Now given a point (lambda, mu), if we round both to the nearest integer then we have this:

Everywhere within the Green Square maps back to (2,1)

So most points within that Green Square will be correct, i.e. They are in hexagon (2,1).

But some points should be returning hexagon # (2,2), i.e:

Similarly some should be returning hexagon # (3,1). And then on the opposite corner of that green parallelogram, there will be 2 further regions.

So to summarise, if int(lambda,mu) = (p,q) then we are probably inside hexagon (p,q) but we could also be inside hexagons (p+1,q), (p,q+1), (p-1,q) or (p,q-1)

Several ways to determine which of these is the case. The easiest would be to convert the centres of all of these 5 hexagons back into the original coordinate system, and find which is closest to our point.

But it turns out you can narrow that down to ~50% of the time doing no distance checks, ~25% of the time doing one distance check, and the remaining ~25% of the time doing 2 distance checks (I'm guessing the numbers by looking at the areas each check works on):

p,q = int(lambda,mu)

if lambda * mu < 0.0:
    // opposite signs, so we are guaranteed to be inside hexagon (p,q)
    // look at the picture to understand why; we will be in the green regions
    outPQ = p,q

else:
    // circle check
    distSquared = dist2( Hex2Rect(p,q), Hex2Rect(lambda, mu) )

    if distSquared < .5^2:
        // inside circle, so guaranteed inside hexagon (p,q)
        outPQ = p,q

    else:
        if lambda > 0.0:
            candHex = (lambda>mu) ? (p+1,q): (p,q+1)
        else:
            candHex = (lambda<mu) ? (p-1,q) : (p,q-1)

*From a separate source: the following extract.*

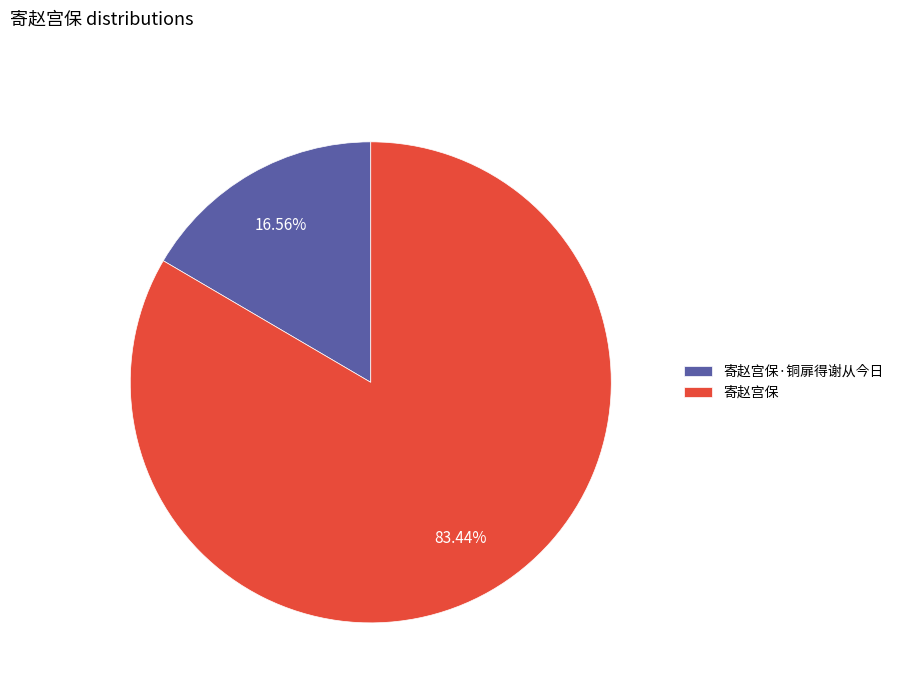

What is the total percentage of 寄赵宫保·铜扉得谢从今日 and 寄赵宫保?

100.0%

And that last test can be tidied up:

     else:
        // same sign, but which end of the parallelogram are we?
        sign = (lambda<0) ? -1 : +1
        candHex = ( abs(lambda) > abs(mu) ) ? (p+sign,q) : (p,q+sign)

Now we have narrowed it down to one other possible hexagon, we just need to find which is closer:

        dist2_cand = dist2( Hex2Rect(lambda, mu), Hex2Rect(candHex) )

        outPQ = ( distSquared < dist2_cand ) ? (p,q) : candHex

A Dist2_hexSpace(A,B) function would tidy things up further.